- Born: January 1, 1928 Kouroussa, French Guinea
- Died: February 4, 1980 (aged 52) Dakar, Senegal
- Occupation: Writer
- Writing career
- Notable works: The African Child The Radiance of the King
- Notable awards: Prix Charles Veillon

= Camara Laye =

Guinean author (1928–1980)

Camara Laye (January 1, 1928 – February 4, 1980) was a writer from Guinea. His most well-known works are The African Child (L'Enfant noir), a novel based loosely on his own childhood, and The Radiance of the King (Le Regard du roi). Both novels are among the earliest major works in Francophone African literature. Camara Laye later worked for the government of newly independent Guinea, but went into voluntary exile over political issues.

==Early life==
Camara Laye was born in Kouroussa, a town in what was then the colony of French Guinea. His family were Malinke (a Mandé-speaking ethnicity), and he was born into a system where he had to follow his forefathers footsteps who traditionally worked as blacksmiths and goldsmiths. His mother was from the village of Tindican, and his immediate childhood surroundings were not predominantly influenced by French culture.

He attended both Quranic and French elementary schools in Kouroussa. At the age of 15 he went to Conakry, the colonial capital, to continue his education. He attended vocational studies in motor mechanics. In 1947, he travelled to Paris to continue studying mechanics. There he worked and took further courses in engineering and worked towards the baccalauréat.

==Writing career==
Camara Laye published his first novel in 1953, the autobiographical L'Enfant noir (The African Child, first published as The Dark Child). It follows his own journey from childhood in Kouroussa, his education in Conakry, and eventual departure for France. The book won the Prix Charles Veillon in 1954. L'Enfant noir was followed the next year by Le Regard du roi (The Radiance of the King). The Radiance of the King was described by Kwame Anthony Appiah as "one of the greatest of the African novels of the colonial period."

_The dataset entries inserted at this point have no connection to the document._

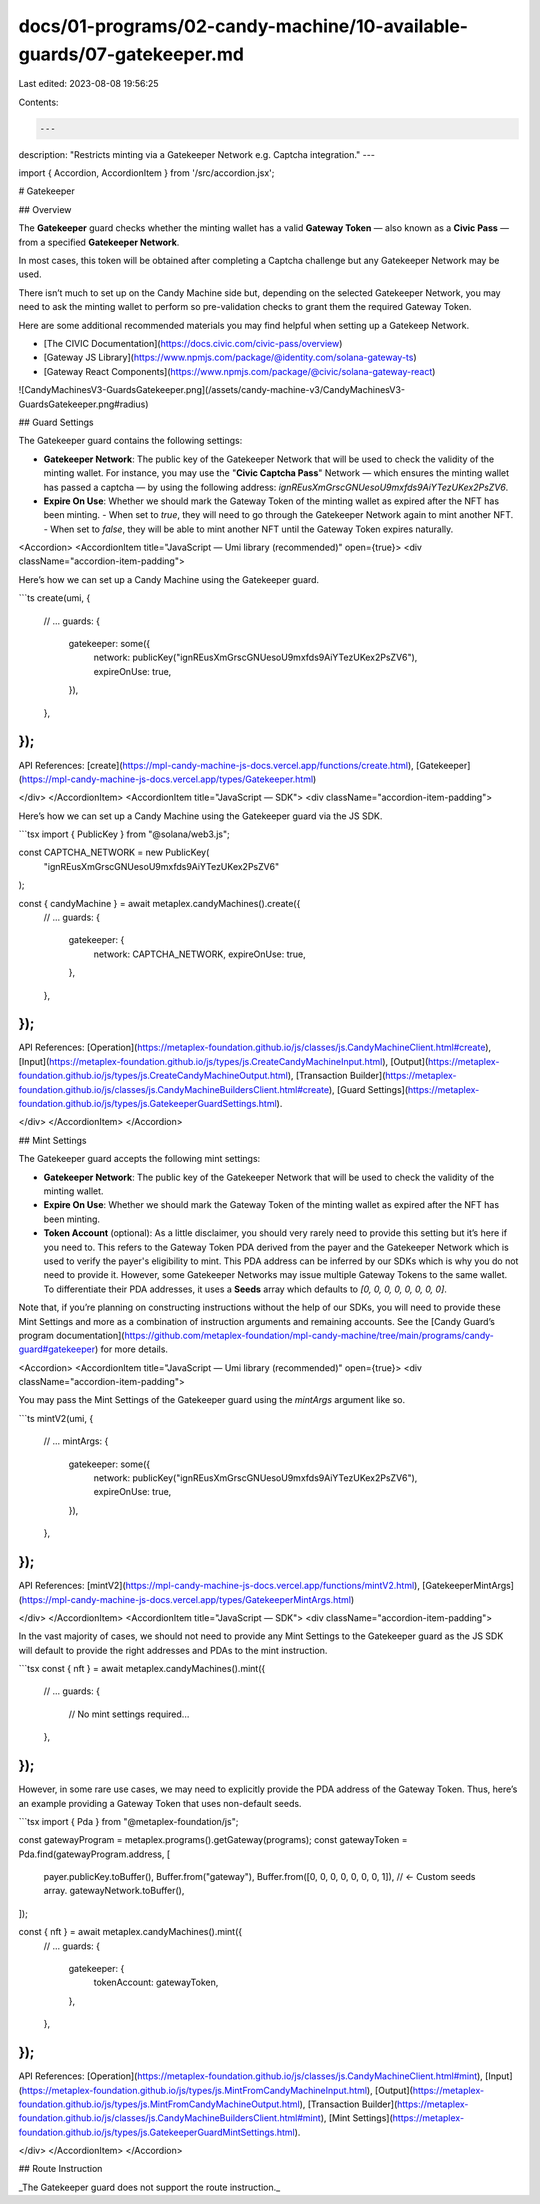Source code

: docs/01-programs/02-candy-machine/10-available-guards/07-gatekeeper.md
======================================================================

Last edited: 2023-08-08 19:56:25

Contents:

.. code-block:: md

    ---
description: "Restricts minting via a Gatekeeper Network e.g. Captcha integration."
---

import { Accordion, AccordionItem } from '/src/accordion.jsx';

# Gatekeeper

## Overview

The **Gatekeeper** guard checks whether the minting wallet has a valid **Gateway Token** — also known as a **Civic Pass** — from a specified **Gatekeeper Network**.

In most cases, this token will be obtained after completing a Captcha challenge but any Gatekeeper Network may be used.

There isn’t much to set up on the Candy Machine side but, depending on the selected Gatekeeper Network, you may need to ask the minting wallet to perform so pre-validation checks to grant them the required Gateway Token.

Here are some additional recommended materials you may find helpful when setting up a Gatekeep Network.

- [The CIVIC Documentation](https://docs.civic.com/civic-pass/overview)
- [Gateway JS Library](https://www.npmjs.com/package/@identity.com/solana-gateway-ts)
- [Gateway React Components](https://www.npmjs.com/package/@civic/solana-gateway-react)

![CandyMachinesV3-GuardsGatekeeper.png](/assets/candy-machine-v3/CandyMachinesV3-GuardsGatekeeper.png#radius)

## Guard Settings

The Gatekeeper guard contains the following settings:

- **Gatekeeper Network**: The public key of the Gatekeeper Network that will be used to check the validity of the minting wallet. For instance, you may use the "**Civic Captcha Pass**" Network — which ensures the minting wallet has passed a captcha — by using the following address: `ignREusXmGrscGNUesoU9mxfds9AiYTezUKex2PsZV6`.
- **Expire On Use**: Whether we should mark the Gateway Token of the minting wallet as expired after the NFT has been minting.
  - When set to `true`, they will need to go through the Gatekeeper Network again to mint another NFT.
  - When set to `false`, they will be able to mint another NFT until the Gateway Token expires naturally.

<Accordion>
<AccordionItem title="JavaScript — Umi library (recommended)" open={true}>
<div className="accordion-item-padding">

Here’s how we can set up a Candy Machine using the Gatekeeper guard.

```ts
create(umi, {
  // ...
  guards: {
    gatekeeper: some({
      network: publicKey("ignREusXmGrscGNUesoU9mxfds9AiYTezUKex2PsZV6"),
      expireOnUse: true,
    }),
  },
});
```

API References: [create](https://mpl-candy-machine-js-docs.vercel.app/functions/create.html), [Gatekeeper](https://mpl-candy-machine-js-docs.vercel.app/types/Gatekeeper.html)

</div>
</AccordionItem>
<AccordionItem title="JavaScript — SDK">
<div className="accordion-item-padding">

Here’s how we can set up a Candy Machine using the Gatekeeper guard via the JS SDK.

```tsx
import { PublicKey } from "@solana/web3.js";

const CAPTCHA_NETWORK = new PublicKey(
  "ignREusXmGrscGNUesoU9mxfds9AiYTezUKex2PsZV6"
);

const { candyMachine } = await metaplex.candyMachines().create({
  // ...
  guards: {
    gatekeeper: {
      network: CAPTCHA_NETWORK,
      expireOnUse: true,
    },
  },
});
```

API References: [Operation](https://metaplex-foundation.github.io/js/classes/js.CandyMachineClient.html#create), [Input](https://metaplex-foundation.github.io/js/types/js.CreateCandyMachineInput.html), [Output](https://metaplex-foundation.github.io/js/types/js.CreateCandyMachineOutput.html), [Transaction Builder](https://metaplex-foundation.github.io/js/classes/js.CandyMachineBuildersClient.html#create), [Guard Settings](https://metaplex-foundation.github.io/js/types/js.GatekeeperGuardSettings.html).

</div>
</AccordionItem>
</Accordion>

## Mint Settings

The Gatekeeper guard accepts the following mint settings:

- **Gatekeeper Network**: The public key of the Gatekeeper Network that will be used to check the validity of the minting wallet.
- **Expire On Use**: Whether we should mark the Gateway Token of the minting wallet as expired after the NFT has been minting.
- **Token Account** (optional): As a little disclaimer, you should very rarely need to provide this setting but it’s here if you need to. This refers to the Gateway Token PDA derived from the payer and the Gatekeeper Network which is used to verify the payer's eligibility to mint. This PDA address can be inferred by our SDKs which is why you do not need to provide it. However, some Gatekeeper Networks may issue multiple Gateway Tokens to the same wallet. To differentiate their PDA addresses, it uses a **Seeds** array which defaults to `[0, 0, 0, 0, 0, 0, 0, 0]`.

Note that, if you’re planning on constructing instructions without the help of our SDKs, you will need to provide these Mint Settings and more as a combination of instruction arguments and remaining accounts. See the [Candy Guard’s program documentation](https://github.com/metaplex-foundation/mpl-candy-machine/tree/main/programs/candy-guard#gatekeeper) for more details.

<Accordion>
<AccordionItem title="JavaScript — Umi library (recommended)" open={true}>
<div className="accordion-item-padding">

You may pass the Mint Settings of the Gatekeeper guard using the `mintArgs` argument like so.

```ts
mintV2(umi, {
  // ...
  mintArgs: {
    gatekeeper: some({
      network: publicKey("ignREusXmGrscGNUesoU9mxfds9AiYTezUKex2PsZV6"),
      expireOnUse: true,
    }),
  },
});
```

API References: [mintV2](https://mpl-candy-machine-js-docs.vercel.app/functions/mintV2.html), [GatekeeperMintArgs](https://mpl-candy-machine-js-docs.vercel.app/types/GatekeeperMintArgs.html)

</div>
</AccordionItem>
<AccordionItem title="JavaScript — SDK">
<div className="accordion-item-padding">

In the vast majority of cases, we should not need to provide any Mint Settings to the Gatekeeper guard as the JS SDK will default to provide the right addresses and PDAs to the mint instruction.

```tsx
const { nft } = await metaplex.candyMachines().mint({
  // ...
  guards: {
    // No mint settings required...
  },
});
```

However, in some rare use cases, we may need to explicitly provide the PDA address of the Gateway Token. Thus, here’s an example providing a Gateway Token that uses non-default seeds.

```tsx
import { Pda } from "@metaplex-foundation/js";

const gatewayProgram = metaplex.programs().getGateway(programs);
const gatewayToken = Pda.find(gatewayProgram.address, [
  payer.publicKey.toBuffer(),
  Buffer.from("gateway"),
  Buffer.from([0, 0, 0, 0, 0, 0, 0, 1]), // <- Custom seeds array.
  gatewayNetwork.toBuffer(),
]);

const { nft } = await metaplex.candyMachines().mint({
  // ...
  guards: {
    gatekeeper: {
      tokenAccount: gatewayToken,
    },
  },
});
```

API References: [Operation](https://metaplex-foundation.github.io/js/classes/js.CandyMachineClient.html#mint), [Input](https://metaplex-foundation.github.io/js/types/js.MintFromCandyMachineInput.html), [Output](https://metaplex-foundation.github.io/js/types/js.MintFromCandyMachineOutput.html), [Transaction Builder](https://metaplex-foundation.github.io/js/classes/js.CandyMachineBuildersClient.html#mint), [Mint Settings](https://metaplex-foundation.github.io/js/types/js.GatekeeperGuardMintSettings.html).

</div>
</AccordionItem>
</Accordion>

## Route Instruction

_The Gatekeeper guard does not support the route instruction._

In 1956 Camara Laye returned to Africa, first to Dahomey, then the Gold Coast, and finally to newly independent Guinea, where he held several government posts. He left Guinea for Senegal in 1965 because of political issues, never returning to his home country. In 1966 Camara Laye's third novel, Dramouss (A Dream of Africa), was published. In 1978 his fourth and final work, Le Maître de la parole – Kouma Lafôlô Kouma (The Guardian of the Word), was published. The novel was based on the griot Babou Condé's performance of the Epic of Sundiata, about Sundiata Keita, the 13th-century founder of the Mali Empire.

===Authorship controversy===
Camara Laye's authorship of both L'Enfant noir and Le Regard du roi was questioned by literary scholar Adele King in her 2002 book Rereading Camara Laye. She claimed that he had considerable help in writing L'Enfant noir and did not write any part of Le Regard du roi. She suggests that Francis Soulié, a Belgian literary critic, was the true author of Le Regard du roi, and Laye was merely an intermediary. Scholar F. Abiola Irele, in an article called "In Search of Camara Laye", asserts that the claims are not "sufficiently grounded" to adequately justify that Laye did not author the mentioned work. Christopher L. Miller examined the controversy in his book Impostors: Literary Hoaxes and Cultural Authenticity; he found King's allegations were credible that Laye's involvement in authorship were minimal.

==Death==
Camara Laye died in 1980 in Dakar of a kidney infection.

== Bibliography ==

- L’Enfant noir (1953). The Dark Child, trans. James Kirkup and Ernest Jones (Noonday Press, 1954; Collins, 1955). Later republished in the UK as The African Child (Fontana, 1959).
- Le Regard du roi (1954). The Radiance of the King, trans. James Kirkup (Collins, 1956).
- Dramouss (1966). A Dream of Africa, trans. James Kirkup (Collins, 1968).
- Le Maître de la parole (1978). The Guardian of the Word, trans. James Kirkup (Vintage, 1984).